- COMPLETE THE FOLLOWING:
1. Answer these questions about the seminar description:
(a) In which term and at which university is the seminar held?
(b) Who is cited for the warning against a "positional fundamentalism"?
(c) Where are students to elaborate their own systematic position?
2. Rewrite the seminar description from "I am particularly" up to and including "MA Political Science).", putting "discussion sessions" in place of "colloquium sessions".

I am particularly pleased to welcome four experts as guests in the seminars this semester. Thank you, Manon Westphal, Kolja Möller, Benjamin Opratko, and Hilkje Charlotte Hänel - these will be exciting colloquium sessions!

HS Standpoint Theories (Summer Term 2021 / Online, Albert-Ludwigs-Universität Freiburg, MA Political Science).

Standpoint theories argue that our knowledge in certain areas depends on our social position. They are the philosophical basis of political critiques that argue with reference to social position, such as anti-racist or feminist critiques. Central to this is exposing as particular the hegemonic perspective of the culture of dominance, which sees itself as universally valid, and showing how much remains obscured from its gaze. Epistemically privileged, on the other hand, i.e. in a position to better evaluate a situation, are those who are themselves affected by social grievances. On the one hand, standpoint theories are an indispensable means of contemporary criticism and critical political theory; on the other hand, they are highly controversial. In current feuilletonistic culture wars, tempers flare over metaethical questions about the possibility or impossibility of universalist positions and the potential danger of relativism emanating from standpoint theories, as well as over questions of content. And even within the theoretical left there are warnings against a “positional fundamentalism” (Villa Braslavsky), i.e. an equation of possibilities of thought with social position. Against this background, the seminar serves as an intensive, philosophical and critical examination of the various schools of standpoint theories. Starting with feminist standpoint theory, through intersectional positions and recent debates around epistemic injustice and critical whiteness, to the postcolonial critique of Eurocentric universalism, we will probe the field. The readings will always focus on the question to what extent the respective standpoint theory is informative for today’s post-democratic situation and can contribute to a “democratization of democracy”. The goal of the seminar is for students to develop their own systematic position on the problems discussed in the seminar and to elaborate it in the term paper as a scholarly contribution to a current debate.

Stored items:
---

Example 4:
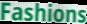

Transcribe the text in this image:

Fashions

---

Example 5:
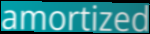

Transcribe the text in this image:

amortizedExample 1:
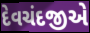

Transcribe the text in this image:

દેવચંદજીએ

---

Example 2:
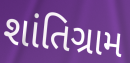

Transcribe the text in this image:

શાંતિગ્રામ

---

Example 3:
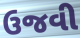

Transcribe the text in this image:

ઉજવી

--

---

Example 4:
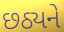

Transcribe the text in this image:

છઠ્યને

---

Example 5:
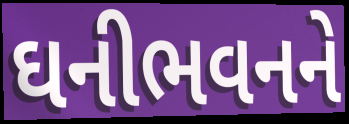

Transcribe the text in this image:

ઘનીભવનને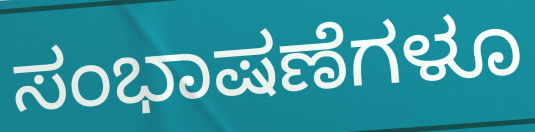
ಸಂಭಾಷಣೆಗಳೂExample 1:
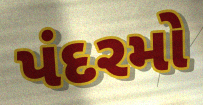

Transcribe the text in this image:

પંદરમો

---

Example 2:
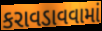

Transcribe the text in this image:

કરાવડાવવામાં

- ANSWERS PROVIDED:
1.
(a) Summer Term 2021, at Albert-Ludwigs-Universität Freiburg.
(b) Villa Braslavsky.
(c) In the term paper.

2.
I am particularly pleased to welcome four experts as guests in the seminars this semester. Thank you, Manon Westphal, Kolja Möller, Benjamin Opratko, and Hilkje Charlotte Hänel - these will be exciting discussion sessions!

HS Standpoint Theories (Summer Term 2021 / Online, Albert-Ludwigs-Universität Freiburg, MA Political Science).